No overall differences in safety or effectiveness were observed between elderly subjects and younger subjects, and other reported clinical experience with triamcinolone has not identified differences in responses between the elderly and younger patients. However, the incidence of corticosteroid-induced side effects may be increased in geriatric patients and are dose-related. Osteoporosis is the most frequently encountered complication, which occurs at a higher incidence rate in corticosteroid-treated geriatric patients as compared to younger populations and in age-matched controls. Losses of bone mineral density appear to be greatest early on in the course of treatment and may recover over time after steroid withdrawal or use of lower doses.



Triesence Description


Triesence® (triamcinolone acetonide injectable suspension) 40 mg/mL is a synthetic corticosteroid with anti-inflammatory action. Each mL of the sterile, aqueous suspension provides 40 mg of triamcinolone acetonide, with sodium chloride for isotonicity, 0.5% (w/v) carboxymethylcellulose sodium and 0.015% polysorbate 80. It also contains potassium chloride, calcium chloride (dihydrate), magnesium chloride (hexahydrate), sodium acetate (trihydrate), sodium citrate (dihydrate) and water for injection. Sodium hydroxide and hydrochloric acid may be present to adjust pH to a target value 6 - 7.5.

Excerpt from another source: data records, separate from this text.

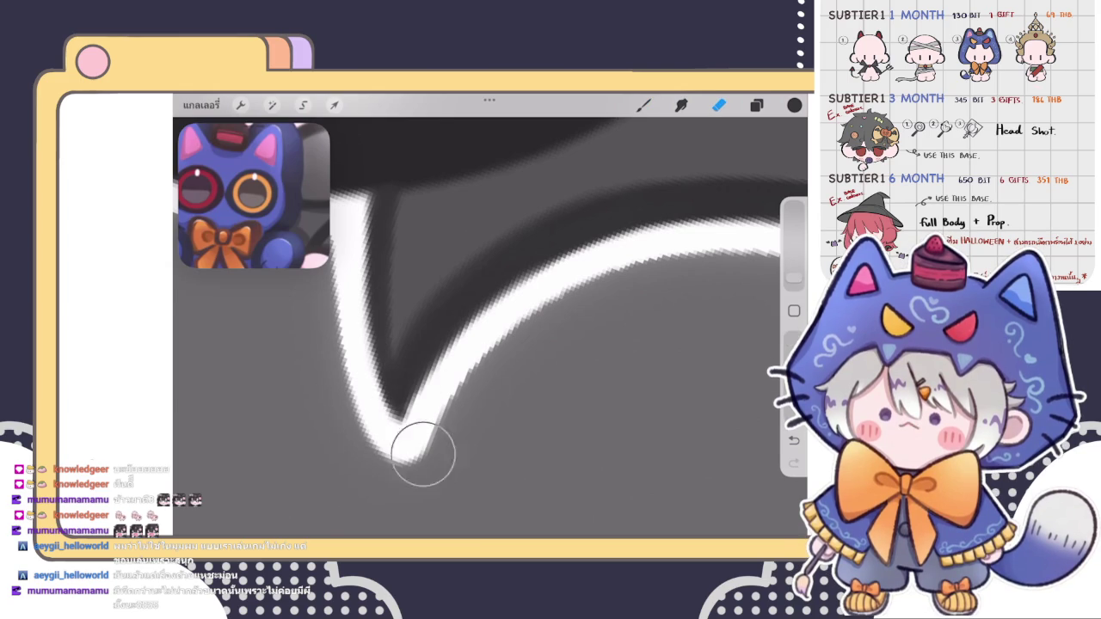
pyautogui.scroll(-5, 491, 314)
pyautogui.scroll(-3, 367, 326)
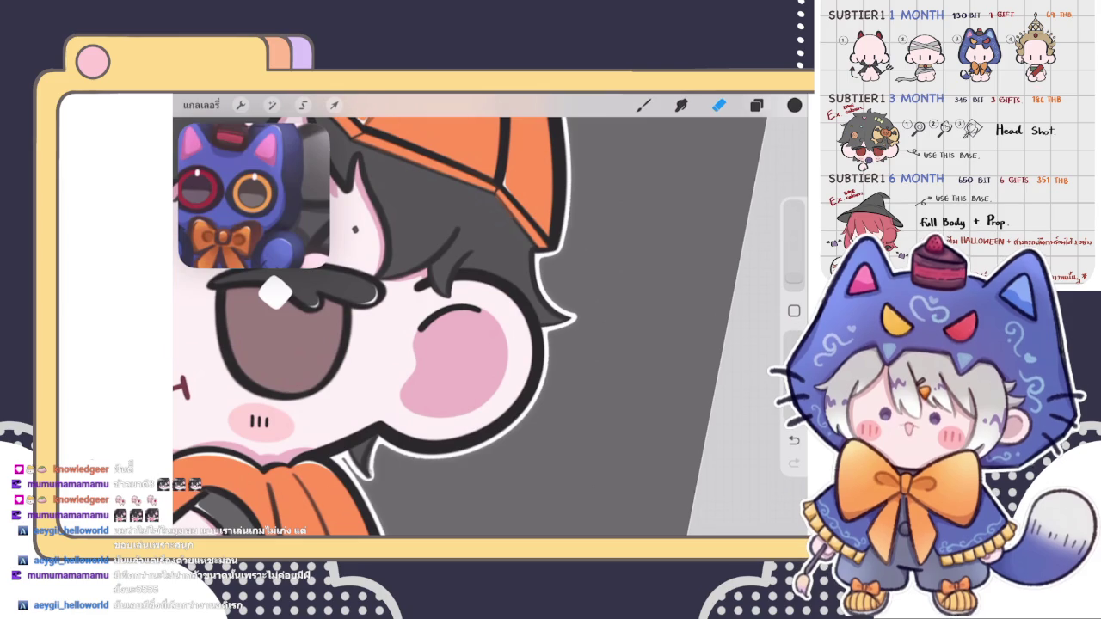
# Smooth and brighten the white highlight along the collar notch
pyautogui.scroll(-3, 473, 323)
pyautogui.scroll(5, 473, 322)
pyautogui.scroll(2, 490, 326)
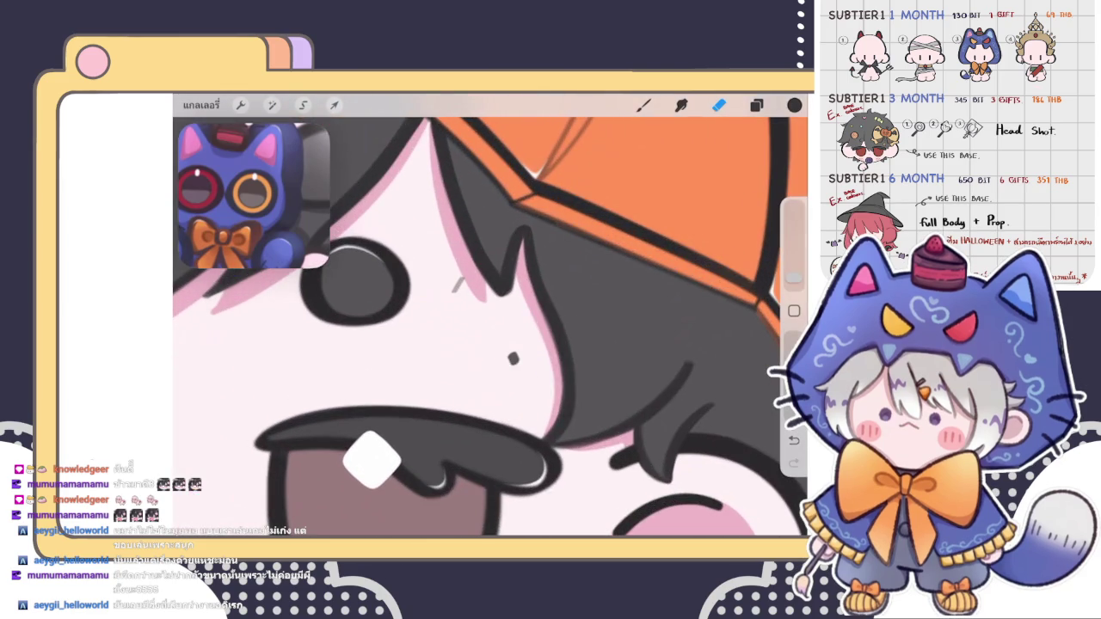
pyautogui.scroll(-3, 490, 327)
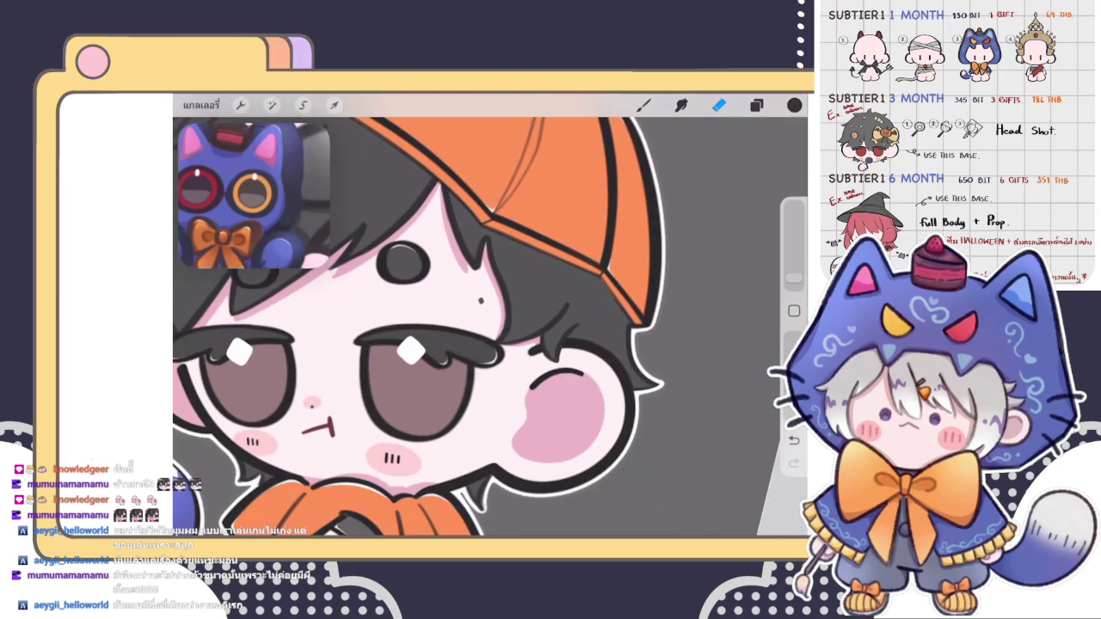
pyautogui.scroll(2, 473, 323)
pyautogui.scroll(3, 473, 323)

The chemical name for triamcinolone acetonide is 9-Fluro- 11β, 16α, 17,21-tetrahydroxypregna-1,4-diene-3,20-dione cyclic 16,17- acetal with acetone. Its structural formula of C24H31FO6 is:



434.50 MW


Triamcinolone acetonide occurs as a white to cream-colored, crystalline powder having not more than a slight odor and is practically insoluble in water and very soluble in alcohol.



Triesence - Clinical Pharmacology



Mechanism of Action


Naturally occurring glucocorticoids (hydrocortisone and cortisone), which also have salt-retaining properties, are used as replacement therapy in adrenocortical deficiency states. Their synthetic analogs such as prednisolone and triamcinolone are primarily used for their anti-inflammatory effects in disorders of many organ systems.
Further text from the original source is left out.